Carrot Cake with Cream Cheese Icing - Great American Home Baking
2 C flour
2 t cinnamon
1 t baking powder
¼ t salt
⅔ C butter, softened
1 C sugar
3 eggs
⅔ C milk
3 medium carrots, grated
½ C coarsely chopped walnuts (about 2 oz)
∙ Preheat oven to 350'
∙ Grease a 9" round cake pan then dust with flour and tap out excess.
∙ Mix together flour, cinnamon, baking powder and salt.
∙ In a separate bowl, beat together butter and sugar at medium till light and fluffy.
∙ Add eggs 1 at a time, beating well after each addition.
∙ At low speed, alternately beat flour mixture and milk into butter mixture.
∙ Stir in carrots and nuts and pour batter into prepared pan.
∙ Bake cake 40 minutes or till top springs back when lightly touched and a toothpick inserted in the center comes out clean.
∙ Transfer pan to wire rack to cool for 10 minutes.

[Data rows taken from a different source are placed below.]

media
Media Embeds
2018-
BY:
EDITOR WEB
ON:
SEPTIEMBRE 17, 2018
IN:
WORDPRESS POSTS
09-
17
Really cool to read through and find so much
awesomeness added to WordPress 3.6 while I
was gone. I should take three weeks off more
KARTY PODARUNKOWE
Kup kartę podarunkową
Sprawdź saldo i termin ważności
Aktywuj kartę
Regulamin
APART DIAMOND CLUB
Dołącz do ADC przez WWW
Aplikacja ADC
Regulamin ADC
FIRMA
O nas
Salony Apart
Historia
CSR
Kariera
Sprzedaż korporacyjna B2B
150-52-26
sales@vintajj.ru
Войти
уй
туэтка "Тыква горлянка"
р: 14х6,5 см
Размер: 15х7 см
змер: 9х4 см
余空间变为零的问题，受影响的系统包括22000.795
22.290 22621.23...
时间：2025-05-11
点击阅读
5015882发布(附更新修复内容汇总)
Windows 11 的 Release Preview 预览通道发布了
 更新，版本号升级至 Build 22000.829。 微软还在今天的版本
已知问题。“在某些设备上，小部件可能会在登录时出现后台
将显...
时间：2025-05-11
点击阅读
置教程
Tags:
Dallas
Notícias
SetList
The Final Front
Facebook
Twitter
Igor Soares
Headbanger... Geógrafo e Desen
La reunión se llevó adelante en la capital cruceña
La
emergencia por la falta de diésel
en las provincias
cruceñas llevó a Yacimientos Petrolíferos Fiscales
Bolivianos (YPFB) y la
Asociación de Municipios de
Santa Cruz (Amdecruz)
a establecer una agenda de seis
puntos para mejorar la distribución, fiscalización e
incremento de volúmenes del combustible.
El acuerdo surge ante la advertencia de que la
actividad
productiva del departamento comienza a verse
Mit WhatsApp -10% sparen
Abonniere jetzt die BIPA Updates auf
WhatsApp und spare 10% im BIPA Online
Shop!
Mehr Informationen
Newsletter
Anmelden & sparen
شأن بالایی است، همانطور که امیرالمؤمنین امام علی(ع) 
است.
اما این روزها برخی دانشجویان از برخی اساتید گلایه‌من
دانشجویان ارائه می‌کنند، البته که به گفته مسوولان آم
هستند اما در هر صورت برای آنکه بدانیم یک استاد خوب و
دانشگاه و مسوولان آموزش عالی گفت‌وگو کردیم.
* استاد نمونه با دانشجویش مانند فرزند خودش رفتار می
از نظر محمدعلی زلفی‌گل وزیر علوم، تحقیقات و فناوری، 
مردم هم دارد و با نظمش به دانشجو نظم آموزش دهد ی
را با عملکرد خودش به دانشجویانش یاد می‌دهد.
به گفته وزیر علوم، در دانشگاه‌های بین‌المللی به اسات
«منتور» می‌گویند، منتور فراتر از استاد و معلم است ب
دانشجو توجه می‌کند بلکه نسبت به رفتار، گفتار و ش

∙ Turn cake out onto rack to cool completely.
Icing:
½ C (1 stick) butter, softened
4 oz cream cheese, softened
1 t vanilla extract
2 ½ C powdered sugar
∙ Beat together butter and cream cheese at medium speed till completely smooth.
∙ Beat in vanilla then beat in powdered sugar till well blended.
Topping:
¼ C finely chopped walnuts (about 1 oz)
2 T firmly packed brown sugar
∙ Mix together nuts and brown sugar.
∙ Place cake on a serving plate and spread icing over top and sides.
∙ Sprinkle with nut mixture.
*Baking Tips*
If desired, icing can be omitted. Instead, dust top of cake with powdered sugar.